In Pakistan, Malala should have united all Pakistanis. Instead, some short-sighted commentators are using her to aggravate the divide among Pakistanis. For example, there are those who want to use Malala to put religious-minded Pakistanis on the defensive and paint all of them as culprits. In retaliation, other Pakistanis raise a question that appears legitimate: Why those who never raise a voice on the deaths of Pakistani girls killed by CIA drones, are now exploiting Malala to condemn all religious-minded Pakistanis, who do not approve of what happened to Malala in the first place?
Lastly, there is the pro-US lobby in Pakistan that, as expected, was hard at work to discredit the anti-CIA drone campaign and pounced on Malala’s tragic incident to use her to justify drone attacks.
The campaign over Malala’s wounds must end. The Pakistani nation has known for years that the TTP terrorists are the killers of our people.

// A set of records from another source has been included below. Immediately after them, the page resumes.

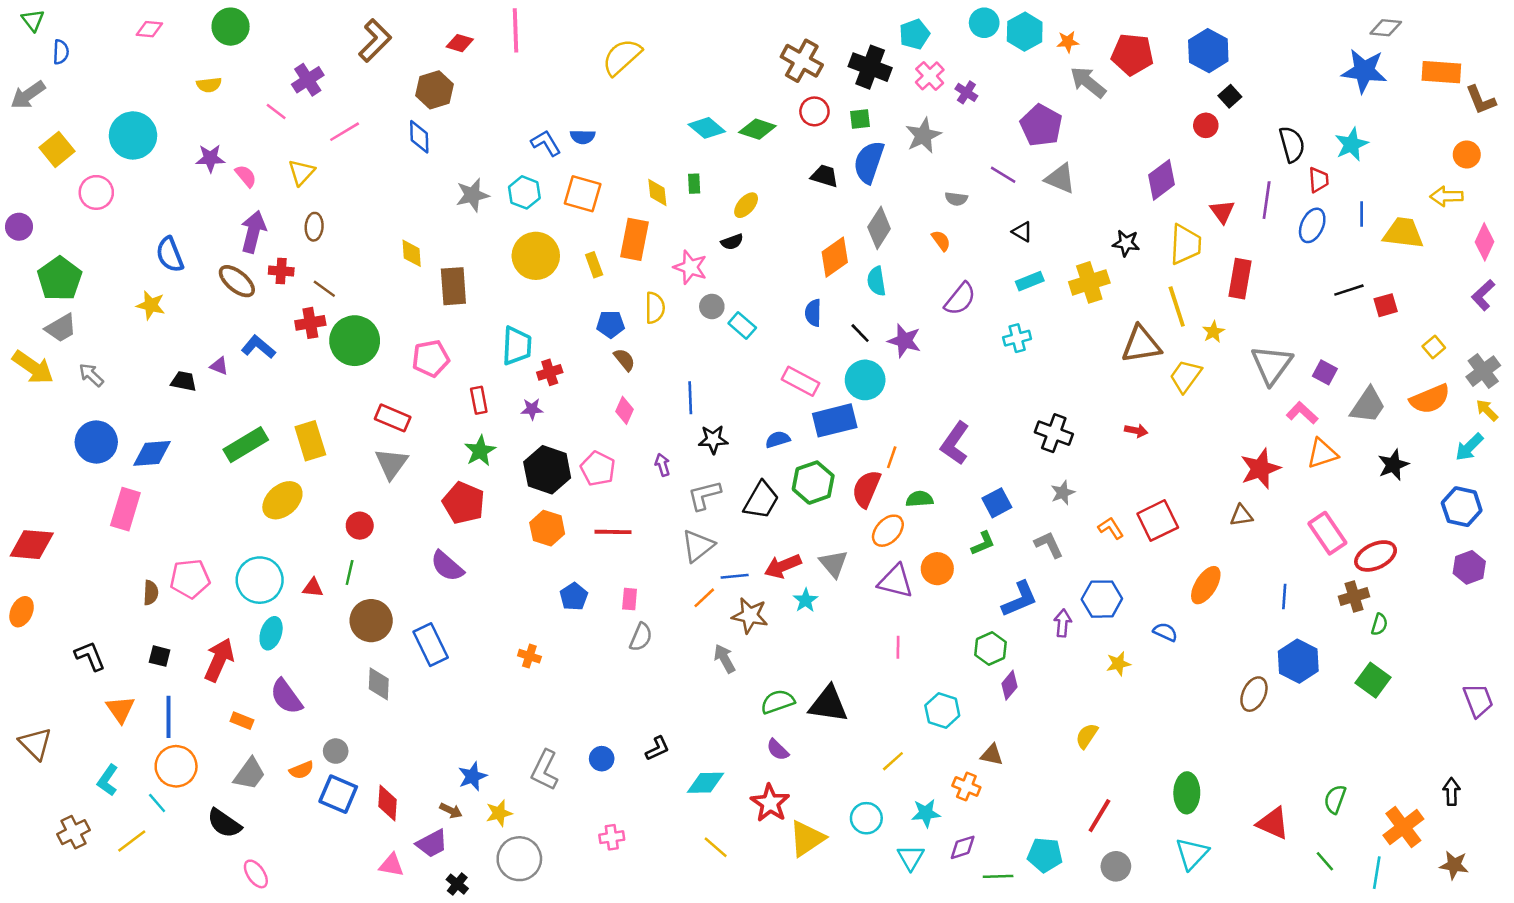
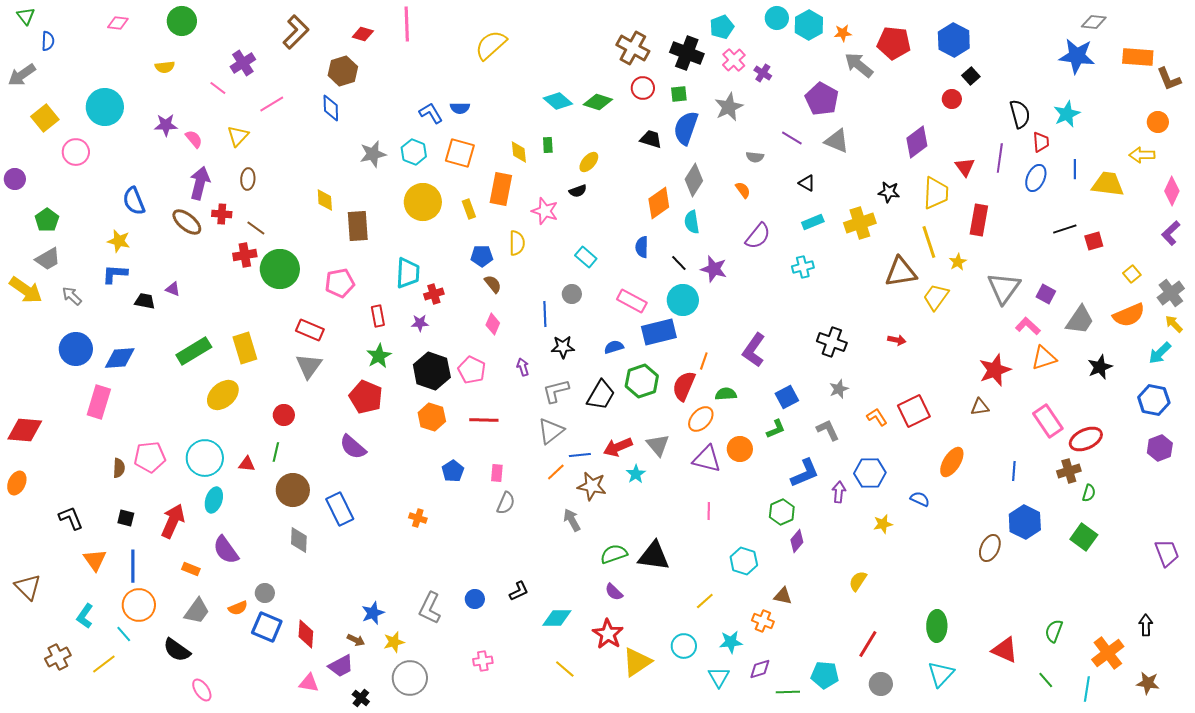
green pentagon: (60, 279) -> (47, 220), size x0.7
gray circle: (712, 306) -> (572, 294), moved
blue L-shape: (258, 347) -> (115, 274), moved, turned -36

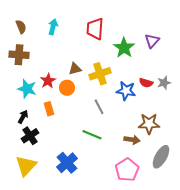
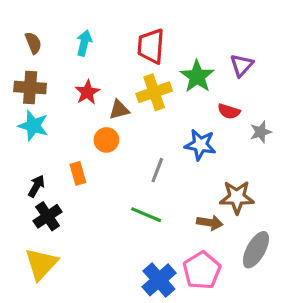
yellow cross: (100, 74) -> (154, 92), moved
red star: (48, 81) -> (87, 92), moved
red semicircle: (146, 83) -> (229, 111), moved
cyan star: (27, 89) -> (33, 126), moved
gray line: (99, 107) -> (157, 170), turned 49
blue cross: (67, 163) -> (159, 280), moved

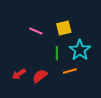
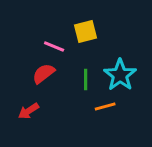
yellow square: (64, 28) -> (86, 31), moved
red semicircle: (40, 76) -> (44, 74), moved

We have religious extremists in our midst but hardly any apologists for the TTP murderers. The situation of education given to girls has improved tremendously over recent years. So the constant lecturing that Pakistanis should ‘hang their heads in shame’ should end. Instead, everyone should use Malala to unite all Pakistanis, secular and religious. That is what she would want too.
While some lobbies in Pakistan continue to seek foreign interference, as in CIA drones, to kill, we should learn from Saudi Arabia, where they didn’t invite American drones to bomb their own misguided people. They dealt firmly with terrorist leaders by eliminating them but helped the rest – the so-called foot soldiers – undergo rehabilitation and ‘re-brainwashed’ them to renounce their wrong ways and reintegrate into society. The experiment has been a resounding success.
But whatever we do, our military operations in Swat and Afghan border areas won’t be effective as long as the United States military and its allied forces in Afghanistan continue to turn a blind eye to terrorists who attacked Malala.